The machine learning project can be completed individual or in groups up to 3 people. The project should have available data and should involve classification (supervised learning), clustering (unsupervised learning), regression, or dimensionality reduction.

Project Ideas

There are potential projects in Kaggle Datasets, UCI Datasets, Unearthed Solutions, Open Source Drilling Community, Datasets for Research, or through Data Science Competitions. Below is a list of data sets that are applicable to engineering.

The project includes 3 updates, a final report, and a final presentation.

Project Proposal

  1. Identify a case study that is related to a machine learning in engineering.
  2. Draw a diagram of the system with all features (input predictors) and labels (outputs) clearly indicated.
  3. Detail the parts of the project that are classification, regression, clustering, or dimensionality reduction.
  4. List articles (2-3) that give related results or locate authors that have worked in this area. Search online with Google Scholar, Science Direct, or other relevant search engines for scholarly work.
  5. List prior work or available data sets. Search online with Kaggle, Google, or other relevant repositories or search engines.
  6. Detail a plan for collecting and cleansing the data.
  7. List factors that may influence the success of the project. Where are the uncertainties and how will these uncertain factors be addressed?
  8. What is the timeline for the project and the anticipated final product for this project?

The purpose of the progress reports is to give intermediate check-points and review the current progress. The expectations for each progress report are discussed below.

Project Progress Report #1

Data Visualization, Exploration, and Cleansing

The first project progress report should include a description of how you have consolidated the data and prepared it for machine learning. The report should also give an update on the project timeline and discuss any factors that were identified in the project proposal relating to uncertainties. This progress report should also include a discussion of the relevant articles that were identified in the project proposal. The progress report should be the draft section of the final report that includes an introduction, literature review, and data summary with visualization.

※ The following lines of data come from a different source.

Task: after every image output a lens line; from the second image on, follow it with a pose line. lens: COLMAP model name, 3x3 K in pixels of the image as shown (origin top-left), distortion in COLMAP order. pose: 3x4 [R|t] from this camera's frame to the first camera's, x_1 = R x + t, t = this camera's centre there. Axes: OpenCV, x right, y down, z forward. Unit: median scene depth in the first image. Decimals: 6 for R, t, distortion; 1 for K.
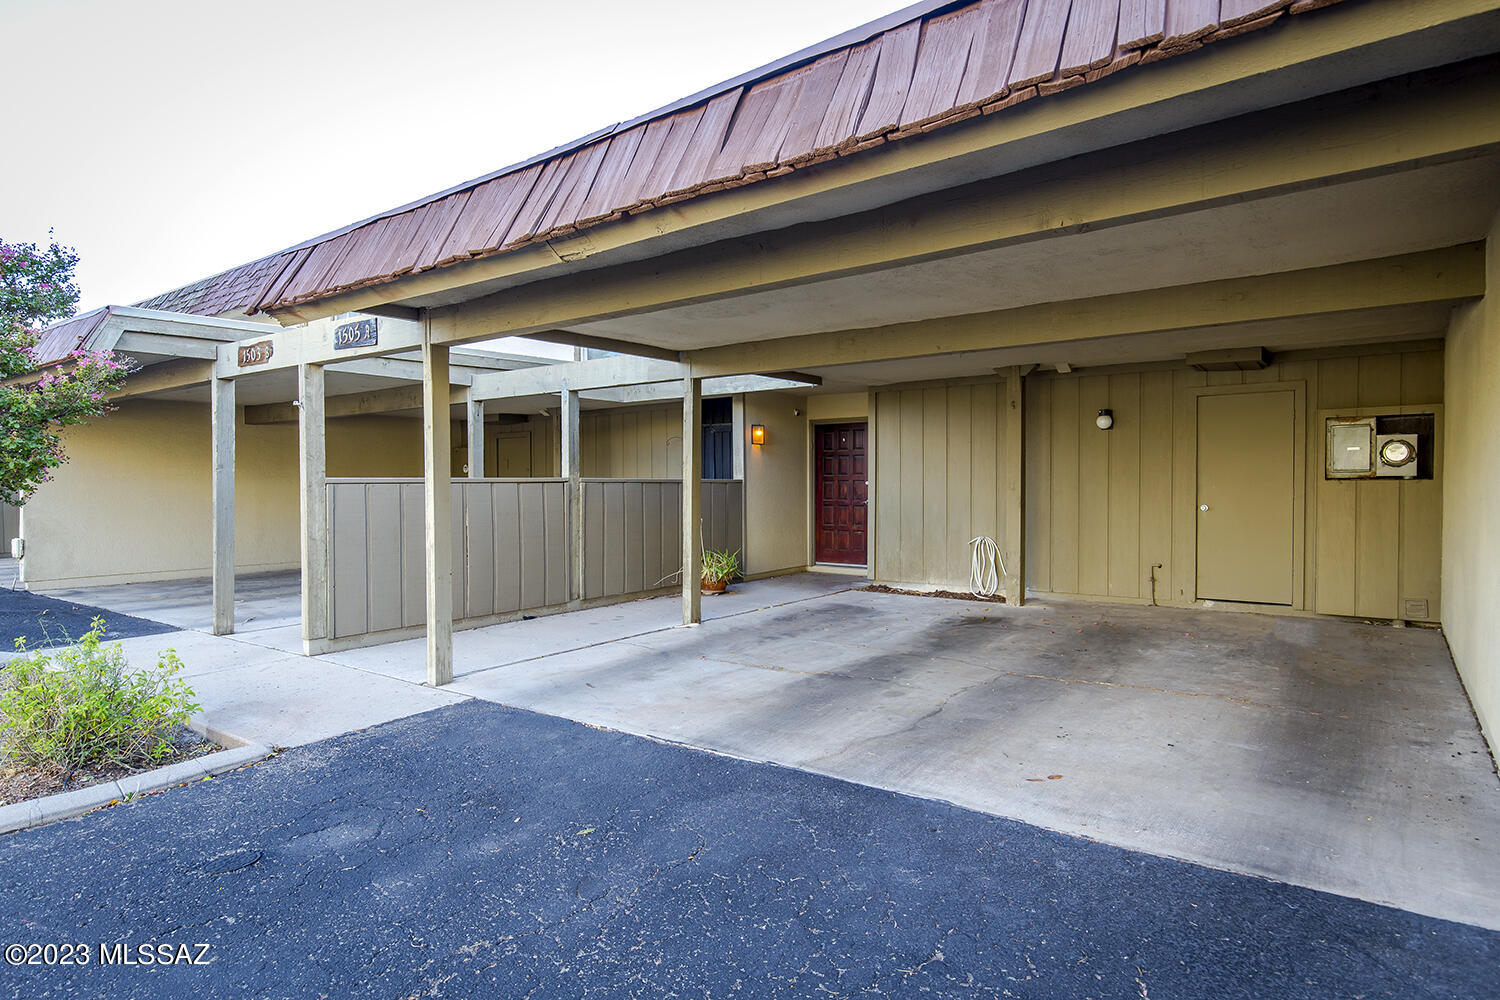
lens RADIAL K [[833.5, 0, 752.2], [0, 833.5, 498.5], [0, 0, 1]] dist [0.001632, 0.001631]
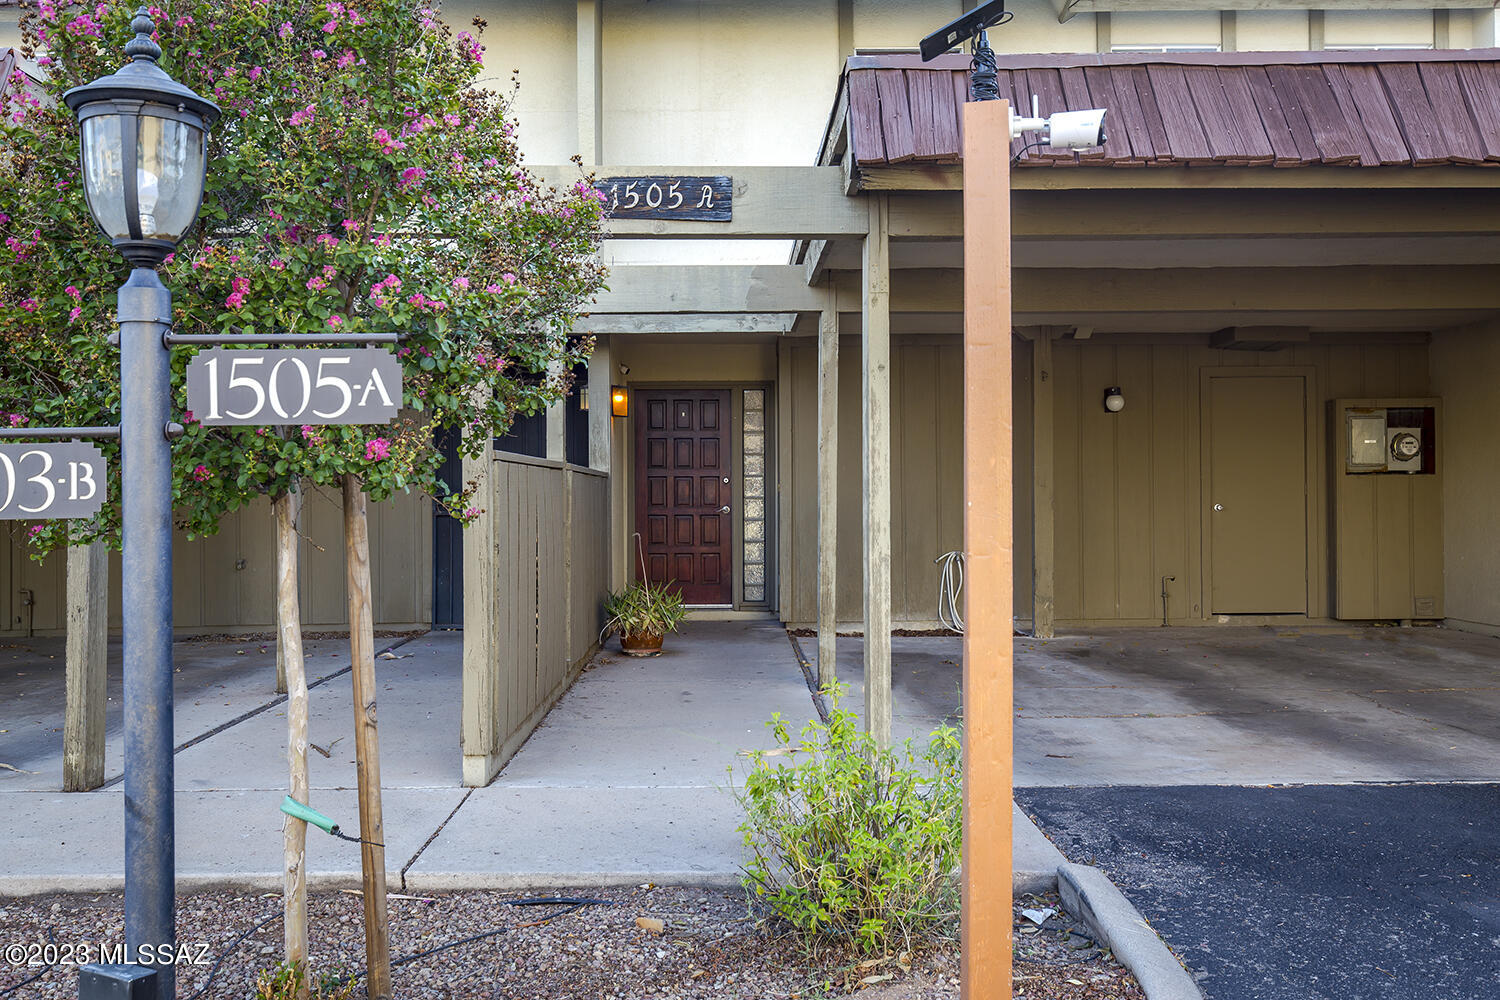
lens RADIAL K [[1383.2, 0, 747.8], [0, 1383.2, 501.7], [0, 0, 1]] dist [-0.006937, 0.000000]
pose [[0.803595, -0.003052, 0.595168, -0.764674], [0.013209, 0.999832, -0.012709, 0.018660], [-0.595029, 0.018074, 0.803501, 0.161329]]
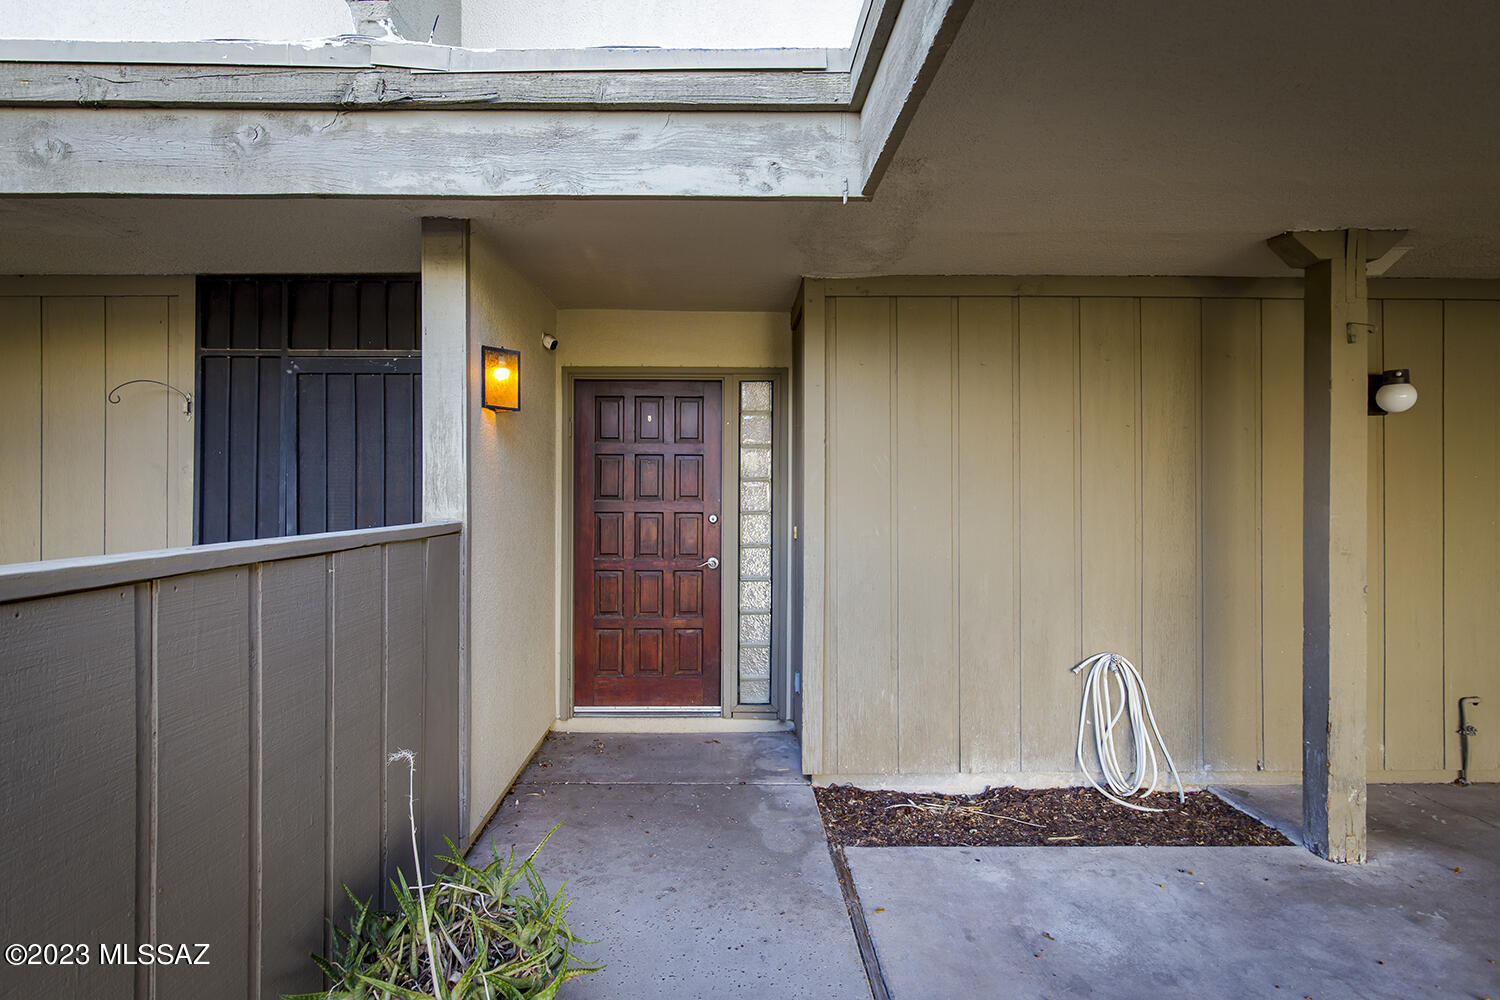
lens RADIAL K [[750.5, 0, 736.5], [0, 750.5, 493.2], [0, 0, 1]] dist [0.005393, 0.000520]
pose [[0.802982, 0.001986, 0.596000, -0.132967], [0.005133, 0.999934, -0.010248, -0.042639], [-0.595981, 0.011289, 0.802919, 1.027145]]
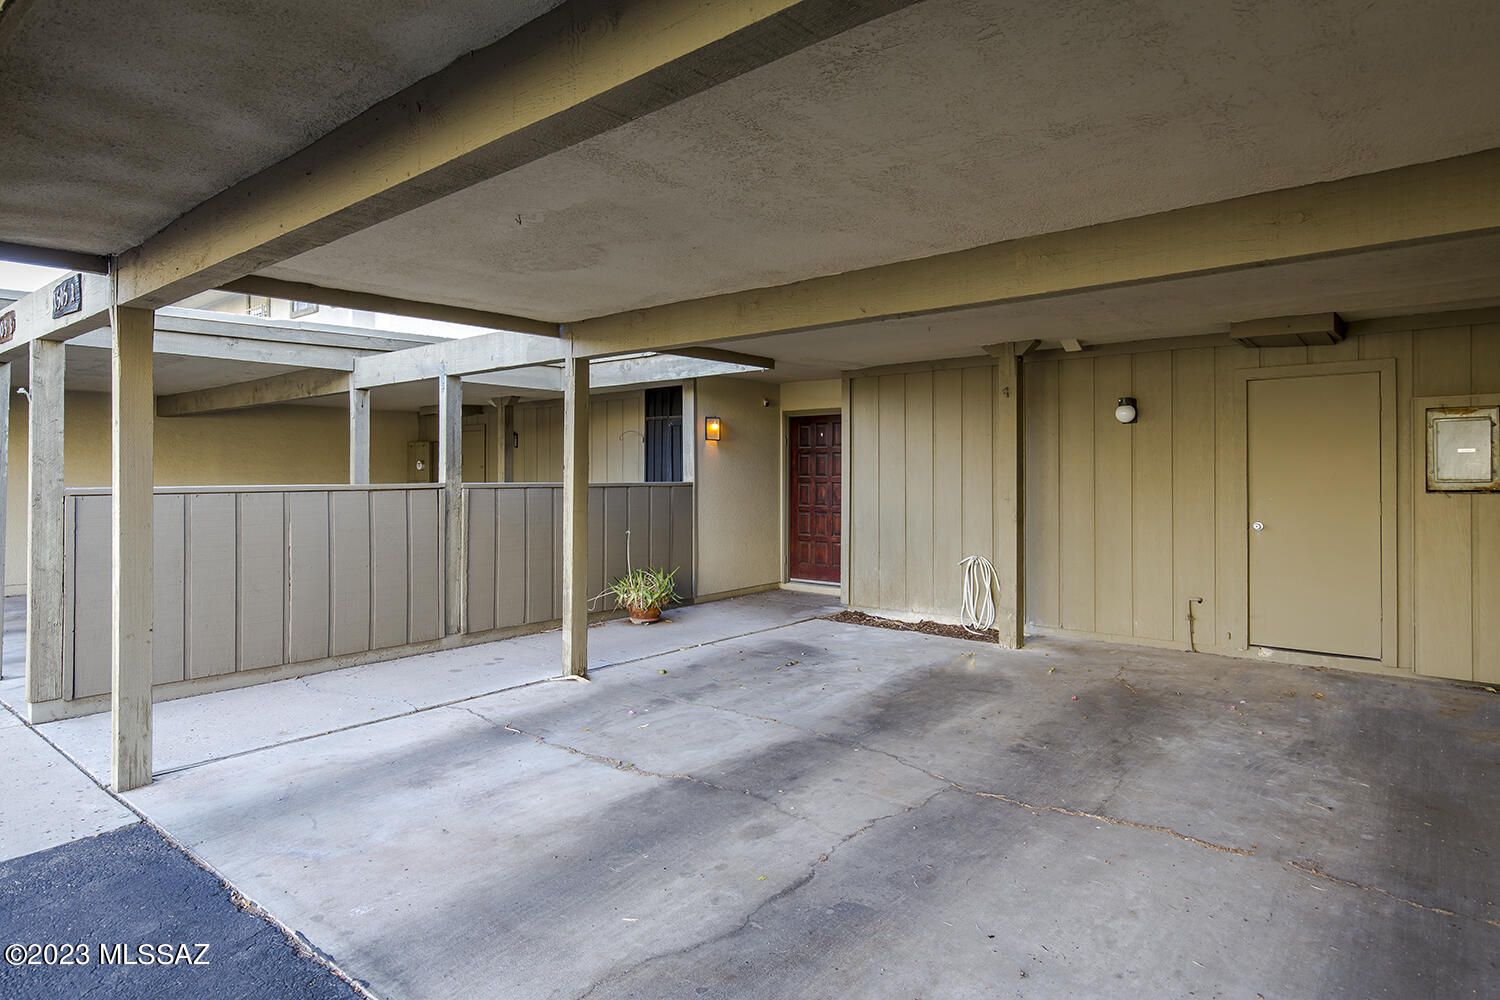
lens RADIAL K [[833.5, 0, 755.3], [0, 833.5, 466.7], [0, 0, 1]] dist [0.001632, 0.001631]
pose [[0.998402, 0.002861, -0.056438, 0.139417], [-0.004360, 0.999641, -0.026442, -0.022996], [0.056342, 0.026646, 0.998056, 0.234013]]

Project Progress Report #2

Regression, Classification, Clustering, Dimensionality Reduction

The second project progress report should include a discussion and results related to the machine learning with regression, classification, clustering, or dimensionality reduction. An important part of any machine learning project is to report the results on test data that has not been used for training. The progress report should be a draft section of the final report that includes multiple machine learning strategies and performance metrics on the test data.

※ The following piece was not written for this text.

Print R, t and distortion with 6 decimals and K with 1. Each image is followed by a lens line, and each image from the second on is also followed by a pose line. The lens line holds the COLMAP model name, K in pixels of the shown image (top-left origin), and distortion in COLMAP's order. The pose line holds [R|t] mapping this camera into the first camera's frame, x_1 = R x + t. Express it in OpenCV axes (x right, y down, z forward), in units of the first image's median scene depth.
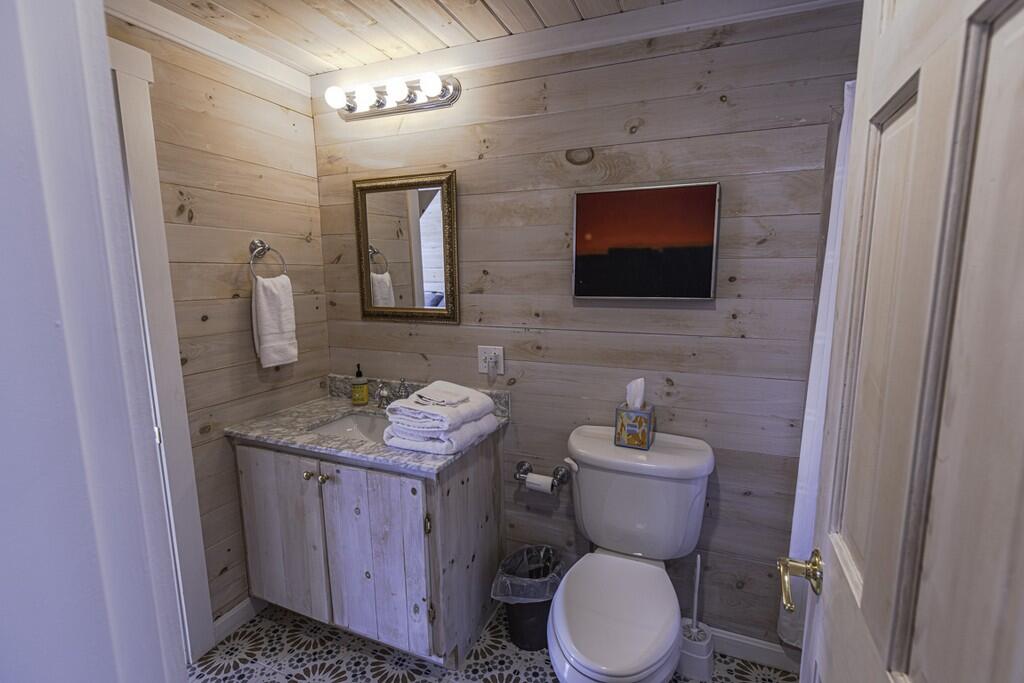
lens RADIAL K [[482.9, 0, 514.0], [0, 482.9, 341.5], [0, 0, 1]] dist [-0.001414, -0.000007]
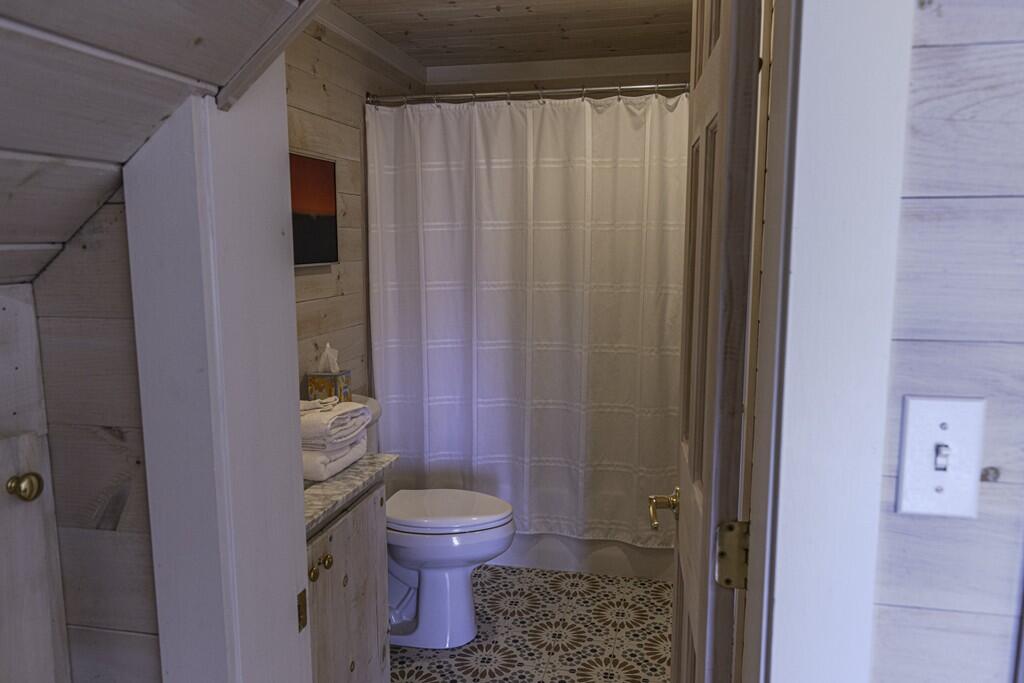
lens RADIAL K [[766.7, 0, 512.8], [0, 766.7, 344.8], [0, 0, 1]] dist [0.005145, 0.000829]
pose [[-0.163467, -0.129070, 0.978069, -1.404191], [0.148729, 0.976850, 0.153766, -0.112761], [-0.975273, 0.170603, -0.140486, 0.865998]]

Project Progress Report #3

Optimize Hyperparameters, Validation, Deployment Performance

The third project progress report should include a discussion and results related to hyperparameter optimization, validation, and deployment performance of the machine learning application. The progress report should be a nearly completed version of the final report.

Final Project Report

The final project report should include the following elements:

  1. Cover letter introducing the context, significance, and contributions of the paper
  2. Highlights with 4-5 bullet points that summarize the main contributions
  3. Manuscript
    1. Title, authors
    2. Abstract
    3. Introduction / Literature review
    4. Theory / Methods
    5. Training and test performance
    6. Validation and deployment
    7. Discussion
    8. Conclusions
    9. References

The Research & Writing Center (3340 HBLL) is a free resource where trained consultants provide assistance on assignments. Schedule an appointment to receive writing help at all stages of the research and writing process.

Final Project Presentations

Final project presentations are 5 minutes each and are pre-recorded. The final project presentations will be presented during the final exam time (3 hrs) with a webinar link for remote participants. Following each presentation, there is an opportunity for the audience to ask questions with 5 minutes of Questions and Answers (Q+A).